本の雑誌」の新刊めったくたガイド(←私も以前担当した)のように冊数を読んで書くのが、原稿料的に一番わりにあわないという話を大森氏がした後、このやりとりになるのだから、鬼畜という言葉が出るのもうなずける(笑 ← 一応、この字を入れておこう)。倉本氏に激しく同意する。私にだって生活はあるんだ。

 

 

 

重松清『カモナマイハウス』

最近の自分の仕事

-重松清が考える、空き家問題と定年後のオヤジの生き方「自分を見ていても、アップデートできていない部分がいっぱいある」(取材・構成)https://realsound.jp/book/2023/09/post-1427466.html

 新刊『カモナマイハウス』に関する上記インタビューを担当した。私は今年、父の死後に要介護老人ホームで過ごしていた母が亡くなり、空き家状態になっていた実家を処分したので、介護ロスや空き家ビジネスを題材にした同作には、いろいろ感じるものがあった。

 

 重松清『カモナマイハウス』には、「持続可能なオヤジをつくる」というフレーズが登場する。そういえば、松田青子『持続可能な魂の利用』(2020年)には、この国から「おじさん」が消えることで、女性たちの「魂」が「持続可能」になる幻想の未来が描かれていた。二作をあわせ読むと、この国の「おじさん」的なるものが立体的に浮かび上がる気も。

 

 あと、ネタバレになるからなぜそう考えたか書けないのだけれど、『御伽の国のみくる』という小説を書いたモモコグミカンパニーが『カモナマイハウス』を読んだらどう感じるのだろう? と思った。両作には比較的近い属性を持つ人物が登場するし、彼らをアラ還世代、若い世代それぞれの書き手の視点からとらえたような部分がある。この対比も個人的に興味深かった。

 

栗本薫『真夜中の天使』

 私もそうだが、ジャニーズ事務所の性加害の件で、栗本薫『真夜中の天使』を思い出した人がけっこういるようだ。1970年代に執筆された同作のように、ひょっとすると芸能界はそういうところなのではないか、という半信半疑の想像は、それ以前から世間にあったと思う。

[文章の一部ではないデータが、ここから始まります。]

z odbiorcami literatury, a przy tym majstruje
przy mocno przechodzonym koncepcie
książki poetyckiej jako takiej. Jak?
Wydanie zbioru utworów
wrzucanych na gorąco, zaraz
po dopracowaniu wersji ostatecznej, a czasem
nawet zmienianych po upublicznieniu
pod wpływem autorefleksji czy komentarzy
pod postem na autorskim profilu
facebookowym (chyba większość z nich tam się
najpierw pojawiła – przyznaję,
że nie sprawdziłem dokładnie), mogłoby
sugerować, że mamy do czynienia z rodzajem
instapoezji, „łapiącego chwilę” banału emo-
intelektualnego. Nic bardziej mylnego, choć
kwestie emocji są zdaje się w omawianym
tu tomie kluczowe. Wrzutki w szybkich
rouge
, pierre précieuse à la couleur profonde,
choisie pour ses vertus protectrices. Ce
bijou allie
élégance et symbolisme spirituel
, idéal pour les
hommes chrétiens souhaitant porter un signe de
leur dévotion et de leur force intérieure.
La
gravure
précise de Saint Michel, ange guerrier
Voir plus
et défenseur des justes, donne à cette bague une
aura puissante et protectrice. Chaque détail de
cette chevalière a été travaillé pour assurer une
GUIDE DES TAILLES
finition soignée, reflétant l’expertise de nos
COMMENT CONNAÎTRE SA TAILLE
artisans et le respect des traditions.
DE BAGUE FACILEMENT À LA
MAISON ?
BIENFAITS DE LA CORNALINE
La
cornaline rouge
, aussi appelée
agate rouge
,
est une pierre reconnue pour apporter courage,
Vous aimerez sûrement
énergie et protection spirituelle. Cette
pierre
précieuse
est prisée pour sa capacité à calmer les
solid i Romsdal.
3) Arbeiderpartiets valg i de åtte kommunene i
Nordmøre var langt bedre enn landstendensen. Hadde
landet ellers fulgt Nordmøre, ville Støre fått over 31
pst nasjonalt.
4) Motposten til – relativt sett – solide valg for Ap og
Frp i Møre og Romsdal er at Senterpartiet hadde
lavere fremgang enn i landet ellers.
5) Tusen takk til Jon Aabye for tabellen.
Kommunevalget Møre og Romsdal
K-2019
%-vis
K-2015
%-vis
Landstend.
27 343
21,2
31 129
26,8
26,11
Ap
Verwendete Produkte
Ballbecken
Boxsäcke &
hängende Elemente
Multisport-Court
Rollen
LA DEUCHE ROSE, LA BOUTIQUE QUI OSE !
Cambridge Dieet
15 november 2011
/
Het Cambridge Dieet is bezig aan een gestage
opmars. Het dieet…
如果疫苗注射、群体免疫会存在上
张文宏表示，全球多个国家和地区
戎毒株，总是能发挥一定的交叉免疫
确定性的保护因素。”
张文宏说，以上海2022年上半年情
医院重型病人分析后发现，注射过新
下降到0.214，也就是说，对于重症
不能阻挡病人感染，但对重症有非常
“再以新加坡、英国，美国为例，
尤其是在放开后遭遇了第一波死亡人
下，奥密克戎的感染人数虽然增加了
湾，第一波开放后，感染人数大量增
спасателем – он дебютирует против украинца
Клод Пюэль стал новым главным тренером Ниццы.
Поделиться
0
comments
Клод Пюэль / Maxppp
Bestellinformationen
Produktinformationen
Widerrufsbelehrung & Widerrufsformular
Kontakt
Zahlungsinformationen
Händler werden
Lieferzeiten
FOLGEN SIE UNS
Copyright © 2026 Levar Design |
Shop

 この小説は、沢田研二主演ドラマ『悪魔のようなあいつ』を、栗本が繰り返し二次創作しているうちに元の話から離れていったものだという。私は、1982年に文庫化されてすぐの頃に読んだけれど、今でいうBL小説に触れるのは初めてだったし、インパクトはあった。当時、すでに竹宮恵子萩尾望都などの少年愛ものの少女マンガは読んでいたものの、小説ならではのエグイ描写もあったから。

 ただ今回、久しぶりに「マヨテン」を思い出したけれど、主人公・今西良の愛称が「ジョニー」だったことは、すっかり忘れていた。よりによって「ジョニー」なのか……。

 

 

 

おまけの雑記

 

SFマガジン」10月号の「特集 SFをつくる新しい力」。10~20代SF読者アンケートの「好きなSF作家」上位30人には、星新一筒井康隆は入っていても小松左京は入っていない。わかる気がする。

 

ミュージカル『ムーラン・ルージュ』。ストーンズの“悪魔を憐れむ歌”、“無情の世界”、“ギミー・シェルター”を混ぜあわせた場面など典型的だが、洋楽有名曲の小刻みなパッチワークが、音楽面での面白さの1つになっている。でも、日本語版の歌詞は原曲の抑揚、聴き心地の快さを減じていると思う。もう少し言葉を選んで詞を練れなかったものか。

 

 

ミュージカル『ファントム』で容姿が醜いゆえに虐げられた主人公が、詩人ウィリアム・ブレイクを「心の代弁者」と呼ぶのは、大江健三郎が『新しい人よ眼ざめよ』など障害を持つ息子を主題にした連作でブレイクを頻繁に引くのと通ずる。両者ともブレイク『無垢の歌』を引用している。